Candidate privacy notice
Data controller: BMT Defence & Security UK Ltd (BMT)
Data protection officer: Tracey Wardrope, email@example.com
BMT collects and processes personal data relating to candidates to manage the potential employment relationship. BMT is committed to being transparent about how it collects and uses that data and to meeting its data protection obligations.
This privacy notice describes how we collect and use personal information about you during the recruitment and selection process, in accordance with the General Data Protection Regulation (GDPR).
This notice does not form part of any contract of employment or other contract to provide services. We may update this notice at any time.
It is important that you read this notice, so that you are aware of how and why we are using such information.
What information does BMT collect?
BMT collects and processes a range of information about you. This may include:
- your name, address and contact details;
- copies of your photographic identification either passport or driving licence;
- details of your qualifications, skills, experience and employment history, including start and end dates, with previous employers and with BMT;
- information about your nationality, place of birth and entitlement to work in the UK;
We may also collect, store and use the following “special categories” of more sensitive personal information:
- information about your criminal record;
- information about medical or health conditions only for the purpose of making reasonable adjustments at interview;
BMT may collect this information in a variety of ways. For example, data might be collected through application forms, CVs or resumes; obtained from your passport or other identity documents such as your driving licence; from correspondence with you; or through interviews, meetings or other assessments.

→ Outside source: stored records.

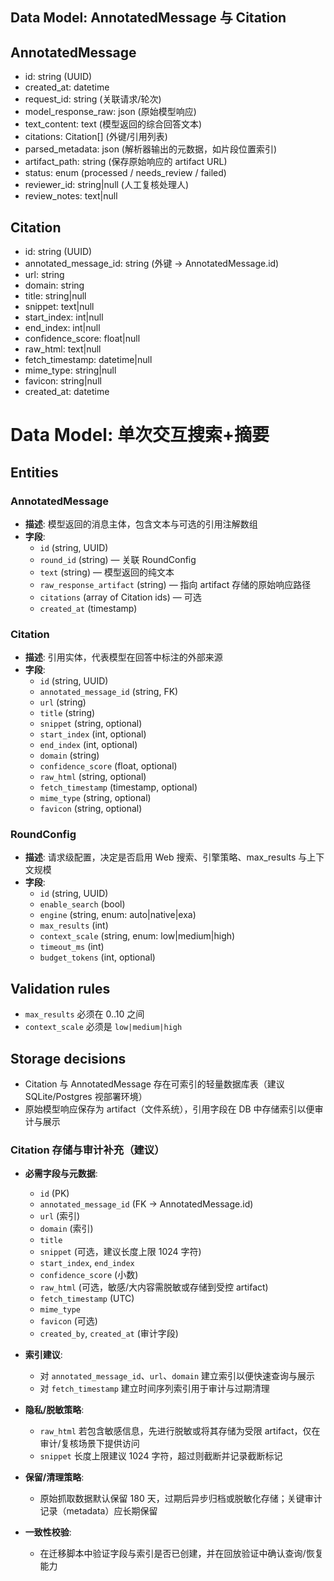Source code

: ## Data Model: AnnotatedMessage 与 Citation

## AnnotatedMessage
- id: string (UUID)
- created_at: datetime
- request_id: string (关联请求/轮次)
- model_response_raw: json (原始模型响应)
- text_content: text (模型返回的综合回答文本)
- citations: Citation[] (外键/引用列表)
- parsed_metadata: json (解析器输出的元数据，如片段位置索引)
- artifact_path: string (保存原始响应的 artifact URL)
- status: enum (processed / needs_review / failed)
- reviewer_id: string|null (人工复核处理人)
- review_notes: text|null

## Citation
- id: string (UUID)
- annotated_message_id: string (外键 -> AnnotatedMessage.id)
- url: string
- domain: string
- title: string|null
- snippet: text|null
- start_index: int|null
- end_index: int|null
- confidence_score: float|null
- raw_html: text|null
- fetch_timestamp: datetime|null
- mime_type: string|null
- favicon: string|null
- created_at: datetime

# Data Model: 单次交互搜索+摘要

## Entities

### AnnotatedMessage

- **描述**: 模型返回的消息主体，包含文本与可选的引用注解数组
- **字段**:
  - `id` (string, UUID)
  - `round_id` (string) — 关联 RoundConfig
  - `text` (string) — 模型返回的纯文本
  - `raw_response_artifact` (string) — 指向 artifact 存储的原始响应路径
  - `citations` (array of Citation ids) — 可选
  - `created_at` (timestamp)

### Citation

- **描述**: 引用实体，代表模型在回答中标注的外部来源
- **字段**:
  - `id` (string, UUID)
  - `annotated_message_id` (string, FK)
  - `url` (string)
  - `title` (string)
  - `snippet` (string, optional)
  - `start_index` (int, optional)
  - `end_index` (int, optional)
  - `domain` (string)
  - `confidence_score` (float, optional)
  - `raw_html` (string, optional)
  - `fetch_timestamp` (timestamp, optional)
  - `mime_type` (string, optional)
  - `favicon` (string, optional)

### RoundConfig

- **描述**: 请求级配置，决定是否启用 Web 搜索、引擎策略、max_results 与上下文规模
- **字段**:
  - `id` (string, UUID)
  - `enable_search` (bool)
  - `engine` (string, enum: auto|native|exa)
  - `max_results` (int)
  - `context_scale` (string, enum: low|medium|high)
  - `timeout_ms` (int)
  - `budget_tokens` (int, optional)

## Validation rules

- `max_results` 必须在 0..10 之间
- `context_scale` 必须是 `low|medium|high`

## Storage decisions

- Citation 与 AnnotatedMessage 存在可索引的轻量数据库表（建议 SQLite/Postgres 视部署环境）
- 原始模型响应保存为 artifact（文件系统），引用字段在 DB 中存储索引以便审计与展示


### Citation 存储与审计补充（建议）

- **必需字段与元数据**:
  - `id` (PK)
  - `annotated_message_id` (FK -> AnnotatedMessage.id)
  - `url` (索引)
  - `domain` (索引)
  - `title`
  - `snippet` (可选，建议长度上限 1024 字符)
  - `start_index`, `end_index`
  - `confidence_score` (小数)
  - `raw_html` (可选，敏感/大内容需脱敏或存储到受控 artifact)
  - `fetch_timestamp` (UTC)
  - `mime_type`
  - `favicon` (可选)
  - `created_by`, `created_at` (审计字段)

- **索引建议**:
  - 对 `annotated_message_id`、`url`、`domain` 建立索引以便快速查询与展示
  - 对 `fetch_timestamp` 建立时间序列索引用于审计与过期清理

- **隐私/脱敏策略**:
  - `raw_html` 若包含敏感信息，先进行脱敏或将其存储为受限 artifact，仅在审计/复核场景下提供访问
  - `snippet` 长度上限建议 1024 字符，超过则截断并记录截断标记

- **保留/清理策略**:
  - 原始抓取数据默认保留 180 天，过期后异步归档或脱敏化存储；关键审计记录（metadata）应长期保留

- **一致性校验**:
  - 在迁移脚本中验证字段与索引是否已创建，并在回放验证中确认查询/恢复能力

In some cases, BMT may collect personal data about you from third parties, such as references supplied by former employers, information from employment background check providers, information from credit reference agencies and information from criminal records checks permitted by law.

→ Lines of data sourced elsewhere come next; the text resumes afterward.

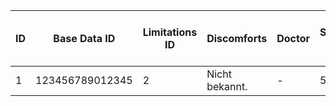 | ID | Base Data ID    | Limitations ID | Discomforts    | Doctor | Services IDs | Stationary Stays | Medical Measure IDs | On Time ID | Integrational Offers Realizable ID | Placement Obstacles ID | Notes      | Attachments |
|----|-----------------|----------------|----------------|--------|--------------|------------------|---------------------|------------|------------------------------------|------------------------|------------|-------------|
| 1  | 123456789012345 | 2              | Nicht bekannt. | -      | 5            | Nicht bekannt.   | 1                   | 1          | 1                                  | 2                      | Testdaten! | Test.pdf    |
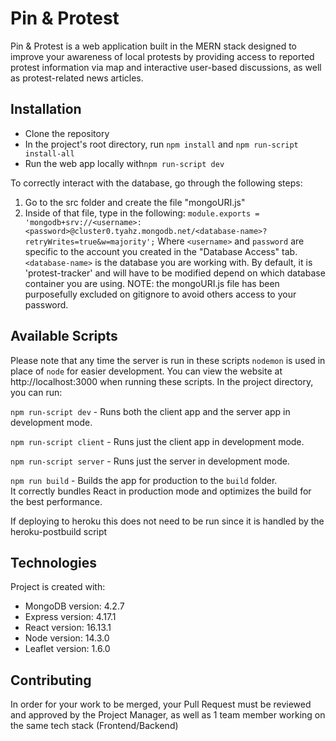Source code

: # Pin & Protest
Pin & Protest is a web application built in the MERN stack designed to improve your awareness of local protests by providing access to reported protest information via map and interactive user-based discussions, as well as protest-related news articles.

## Installation 
* Clone the repository
* In the project's root directory, run `npm install` and `npm run-script install-all`
* Run the web app locally with`npm run-script dev` 

To correctly interact with the database, go through the following steps:
1) Go to the src folder and create the file "mongoURI.js"
2) Inside of that file, type in the following: 
		`module.exports = 'mongodb+srv://<username>:<password>@cluster0.tyahz.mongodb.net/<database-name>?retryWrites=true&w=majority';` Where `<username>` and `password` are specific to the account you created in the "Database Access" tab. `<database-name>` is the database you are working with. By default, it is 'protest-tracker' and will have to be modified depend on which database container you are using.
NOTE: the mongoURI.js file has been purposefully excluded on gitignore to avoid others access to your password.

## Available Scripts

Please note that any time the server is run in these scripts `nodemon` is used in place of `node` for easier development. You can view the website at http://localhost:3000 when running these scripts.  In the project directory, you can run:

`npm run-script dev` - Runs both the client app and the server app in development mode. <br> 

`npm run-script client` - Runs just the client app in development mode.<br>

`npm run-script server` - Runs just the server in development mode.<br>

`npm run build` - Builds the app for production to the `build` folder.<br>
It correctly bundles React in production mode and optimizes the build for the best performance.

If deploying to heroku this does not need to be run since it is handled by the heroku-postbuild script<br>

## Technologies
Project is created with:
* MongoDB version: 4.2.7
* Express version: 4.17.1
* React version: 16.13.1
* Node version: 14.3.0
* Leaflet version: 1.6.0
	
## Contributing
In order for your work to be merged, your Pull Request must be reviewed and approved by the Project Manager, as well as 1 team member working on the same tech stack (Frontend/Backend)






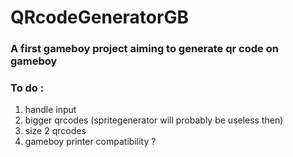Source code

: # QRcodeGeneratorGB
### A first gameboy project aiming to generate qr code on gameboy
### To do :
1. handle input
2. bigger qrcodes (spritegenerator will probably be useless then)
3. size 2 qrcodes
4. gameboy printer compatibility ?
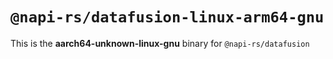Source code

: # `@napi-rs/datafusion-linux-arm64-gnu`

This is the **aarch64-unknown-linux-gnu** binary for `@napi-rs/datafusion`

Data will be stored in a range of different places, including the recruitment system of BMT, in BMT's HR management systems and in other IT systems (including BMT's email system).

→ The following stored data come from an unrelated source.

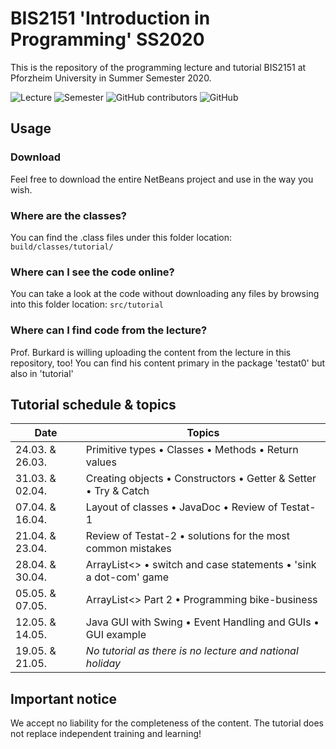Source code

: # BIS2151 'Introduction in Programming' SS2020

This is the repository of the programming lecture and tutorial BIS2151 at Pforzheim University in Summer Semester 2020.

<img alt="Lecture" src="https://img.shields.io/badge/Lecture-BIS2151-red?style=for-the-badge"> <img alt="Semester" src="https://img.shields.io/badge/Semester-SS2020-yellow?style=for-the-badge"> <img alt="GitHub contributors" src="https://img.shields.io/github/contributors/ainzone/BIS2151-Programming?color=informational&style=for-the-badge"> <img alt="GitHub" src="https://img.shields.io/github/license/ainzone/BIS2151-Programming?style=for-the-badge"> 


## Usage

### Download
Feel free to download the entire NetBeans project and use in the way you wish. 
### Where are the classes?
You can find the .class files under this folder location: `build/classes/tutorial/`
### Where can I see the code online?
You can take a look at the code without downloading any files by browsing into this folder location: `src/tutorial`
### Where can I find code from the lecture?
Prof. Burkard is willing uploading the content from the lecture in this repository, too! You can find his content primary in the package 'testat0' but also in 'tutorial' 

## Tutorial schedule & topics
| Date | Topics |
| --- | --- |
| 24.03. & 26.03. | Primitive types • Classes • Methods • Return values |
| 31.03. & 02.04. | Creating objects • Constructors • Getter & Setter • Try & Catch |
| 07.04. & 16.04. | Layout of classes • JavaDoc • Review of Testat-1 |
| 21.04. & 23.04. | Review of Testat-2 • solutions for the most common mistakes |
| 28.04. & 30.04. | ArrayList<> • switch and case statements • 'sink a dot-com' game |
| 05.05. & 07.05. | ArrayList<> Part 2 • Programming bike-business | 
| 12.05. & 14.05. | Java GUI with Swing • Event Handling and GUIs • GUI example | 
| 19.05. & 21.05. | *No tutorial as there is no lecture and national holiday* | 

## Important notice
We accept no liability for the completeness of the content. The tutorial does not replace independent training and learning!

Why does BMT process personal data?
BMT needs to process data to ensure that it is complying with its legal obligations. For example, it is required to check an employee's entitlement to work in the UK.
Some 'special categories' of personal data, such as information about health or medical conditions, are processed to carry out employment law obligations (such as those in relation to employees with disabilities).
Who has access to data?
Your information may be shared internally, including with members of the HR and resourcing team and managers in the business area in which you may work.
If you receive an offer of employment, BMT will share your data with third parties in order to obtain pre-employment references from other employers, obtain employment background checks from third-party providers and obtain necessary criminal records checks from the Disclosure and Barring Service.
How does BMT protect data?
BMT takes the security of your data seriously. BMT has internal policies and controls in place to try to ensure that your data is not lost, accidentally destroyed, misused or disclosed, and is not accessed except by its employees in the performance of their duties.
For how long does BMT keep data?
Your data will be held for 12 months from the day we receive it.
As a data subject, you have a number of rights. You can:
- access and obtain a copy of your data on request;
- request the transfer of your personal information to another party;
- require BMT to delete or stop processing your data, for example where the data is no longer necessary for the purposes of processing; and
- object to the processing of your data where BMT is relying on its legitimate interests as the legal ground for processing.
If you believe that BMT has not complied with your data protection rights, you can complain to the Information Commissioner.
If you want to review, verify, correct or request erasure of your personal information, object to the processing of your personal data, or request that we transfer a copy of your personal information to another party, please contact the Data Protection Officer in writing.